全身性アミロイドーシスは高齢の男性に多い
近年の高齢化に伴い、全身性アミロイドーシスを発症する人は増加傾向にあります。生まれつきの遺伝的異常があったとしても、すぐに発症することはなく、アミロイドタンパク質が時間をかけて徐々に体内にたまってから障害をきたします。つまり、ある程度の年齢に達したときに発症する仕組みになっているという点で、加齢が発症のリスク因子になるのです。

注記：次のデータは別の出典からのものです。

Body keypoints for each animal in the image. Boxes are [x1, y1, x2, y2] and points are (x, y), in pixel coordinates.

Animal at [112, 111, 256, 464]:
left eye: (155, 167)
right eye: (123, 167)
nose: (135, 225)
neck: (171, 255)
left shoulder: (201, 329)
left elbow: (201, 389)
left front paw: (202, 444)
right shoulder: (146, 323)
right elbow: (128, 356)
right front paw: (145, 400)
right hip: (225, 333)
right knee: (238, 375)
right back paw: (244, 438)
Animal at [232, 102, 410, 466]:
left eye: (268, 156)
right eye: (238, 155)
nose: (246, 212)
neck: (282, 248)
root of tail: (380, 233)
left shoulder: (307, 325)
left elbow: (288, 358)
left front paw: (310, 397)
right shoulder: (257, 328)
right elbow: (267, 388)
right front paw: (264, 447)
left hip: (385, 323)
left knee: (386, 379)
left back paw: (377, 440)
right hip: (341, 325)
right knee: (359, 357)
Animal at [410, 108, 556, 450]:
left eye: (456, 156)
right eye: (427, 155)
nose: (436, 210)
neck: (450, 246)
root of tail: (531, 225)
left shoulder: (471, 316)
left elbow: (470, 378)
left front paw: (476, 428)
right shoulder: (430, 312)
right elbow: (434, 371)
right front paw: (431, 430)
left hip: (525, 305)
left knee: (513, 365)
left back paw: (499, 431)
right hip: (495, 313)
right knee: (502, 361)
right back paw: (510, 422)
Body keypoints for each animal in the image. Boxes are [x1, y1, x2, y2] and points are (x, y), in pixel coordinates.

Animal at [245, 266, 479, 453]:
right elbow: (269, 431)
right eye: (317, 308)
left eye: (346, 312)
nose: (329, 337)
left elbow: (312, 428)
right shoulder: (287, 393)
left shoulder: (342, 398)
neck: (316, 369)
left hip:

また、まだ理由は明らかになっていませんが、男性の方がかかりやすいようです。一部のケースでは、男性ホルモンが関係している可能性が考えられています。
症状は複雑……初期症状だけで判明は難しい
全身性アミロイドーシスの症状は、患者さんごとにさまざまです。原因がさまざまで、全身のあらゆる臓器に障害が発生し得る病気だからです。そのため、異常を感じて病院を受診したとしても、すぐに全身性アミロイドーシスであると分かることは稀です。通院を繰り返して検査を進める中で、全身性アミロイドーシスを疑うことができるようになります。
肝移植による治療や薬による治療法があるほか、遺伝子治療や免疫療法の研究も進んでいます。
予防は困難だが、早期発見・早期治療が重要
もしかかってしまったら……と心配になる人も多いでしょうが、決定的な予防法はありませんので、早期発見・早期治療が重要です。
逆に言えば、難病ではありますが、アミロイドが沈着することで起きるという点がはっきり分かっているため、治療も可能です。他の病気も同じですが、おかしいなと感じたら、手遅れにならないうちに早めに専門家に診てもらうことが大切でしょう。
最後になりますが、さまざまな方面で活躍したアントニオ猪木さんのご冥福をお祈りします。